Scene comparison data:
····················

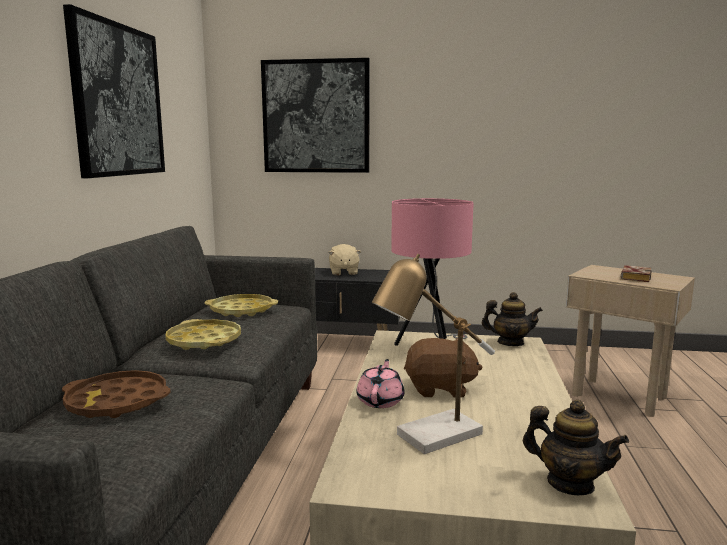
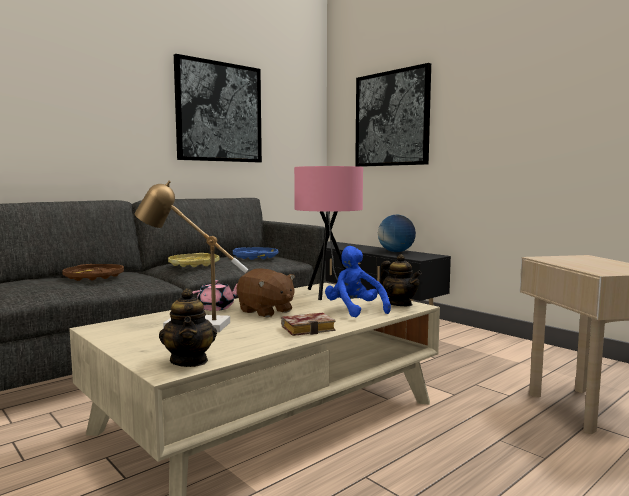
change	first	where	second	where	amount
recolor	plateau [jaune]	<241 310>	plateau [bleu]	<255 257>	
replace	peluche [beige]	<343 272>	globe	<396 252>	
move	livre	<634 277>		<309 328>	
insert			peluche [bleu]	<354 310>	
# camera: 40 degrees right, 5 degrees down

····················

» WORK TASK
Print each entry above verbatim, pictures left out.

» EXPECTED ANSWER
change	first	where	second	where	amount
recolor	plateau [jaune]	<241 310>	plateau [bleu]	<255 257>	
replace	peluche [beige]	<343 272>	globe	<396 252>	
move	livre	<634 277>		<309 328>	
insert			peluche [bleu]	<354 310>	
# camera: 40 degrees right, 5 degrees down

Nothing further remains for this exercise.